# Is the number riders call the same as what the driver calls?



## VicoDrive (Aug 26, 2014)

Trying to make something work here.... The number that shows up on my driver app when a rider calls me is always the same number. Is the number that the rider dials the same number on my end?


----------



## Bart McCoy (Nov 4, 2014)

no,but yeah
no for when they call a ride, it'll be a different number,because all drivers have different numbers
yeah for whenver a pax calls you. it'll always be that same number to you


----------



## VicoDrive (Aug 26, 2014)

Not sure I understand, sounds like your saying both


----------



## Bart McCoy (Nov 4, 2014)

If a pax calls YOU, yes, the number he dials is the same number you see

If that same pax calls ME,no, the number he dials is not the same number you see when he calls you

on the pax end, it works normally. just like none of your friends in real life have the same number right? every driver has a different number

on the drivers end, the only number we see is our Uber number


----------



## VicoDrive (Aug 26, 2014)

Bart McCoy said:


> If a pax calls YOU, yes, the number he dials is the same number you see
> 
> If that same pax calls ME,no, the number he dials is not the same number you see when he calls you


ah, thats what I figured. So whoever is the current person Im on the way to pick up, the number they have for me on their end will always be the same for every rider I am going to pick up AS WELL as the number I see on my end to pick them up


----------



## Bart McCoy (Nov 4, 2014)

VicoDrive said:


> ah, thats what I figured. So whoever is the current person Im on the way to pick up, the number they have for me on their end will always be the same for every rider I am going to pick up AS WELL as the number I see on my end to pick them up


I guess you're new to driving? but yes. the number you see will always connect you to the last pax you gave a ride to. as soon as you get a new ping/pax, you can no longer contact any previous rider.


----------



## VicoDrive (Aug 26, 2014)

Bart McCoy said:


> I guess you're new to driving? but yes. the number you see will always connect you to the last pax you gave a ride to. as soon as you get a new ping/pax, you can no longer contact any previous rider.
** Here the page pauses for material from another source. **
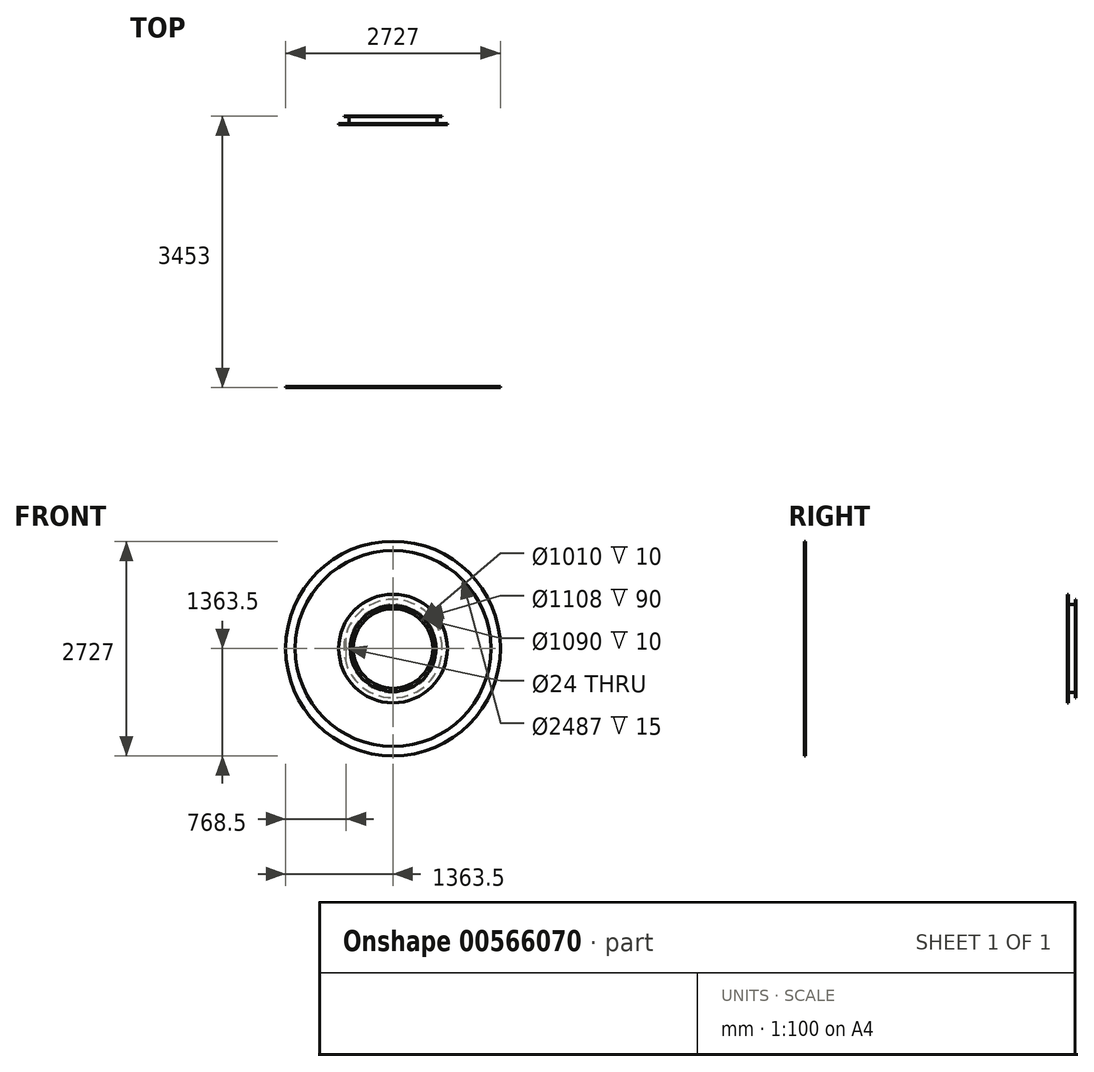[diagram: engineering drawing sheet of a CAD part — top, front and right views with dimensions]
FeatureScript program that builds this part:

No im not new, ive just never experienced uber from the riders end. Im trying to figure out how and if I can get google voice to work between my phone running the driver app and a second phone that I would use for texting the riders. Im still trying to figure out how google voice even works first


----------



## Walkersm (Apr 15, 2014)

The technology is from this company. Poke around and see how well it works with Google Voice:

https://www.twilio.com/


----------



## good4life (Oct 4, 2014)

To use Google Voice (GV), you would have to give that number to Uber so that when a customer calls you the call will go to Twilio and then forward to your GV number. SMS will work the exact same way. Uber uses Twilio as their GV to mask the PAX and Driver's number. So the number you see in CID when a customer calls/texts is actually your Twilio number. That is the same number you use to call/text the customer. Favorite it for easy access

If you are using an Android phone, GV will allow you to have 2 separate numbers on your cell phone. You can use either the GV app or Hangouts to make/receive calls. This will keep your cell number completely private from Uber and customer. I can not comment on how it would work on iOS.

Hope that helps.


----------



## Bart McCoy (Nov 4, 2014)

good4life said:


> If you are using an Android phone, GV will allow you to have 2 separate numbers on your cell phone. You can use either the GV app or Hangouts to make/receive calls. This will keep your cell number completely private from Uber and customer. I can not comment on how it would work on iOS.
> 
> Hope that helps.


except that even if your number is private,using a google number will still ring your personal cellphone, regardless of the pax knowing the actual number
and you need to make sure your personal phone number doesnt that automated message that tellers the caller the number they are dialing..


----------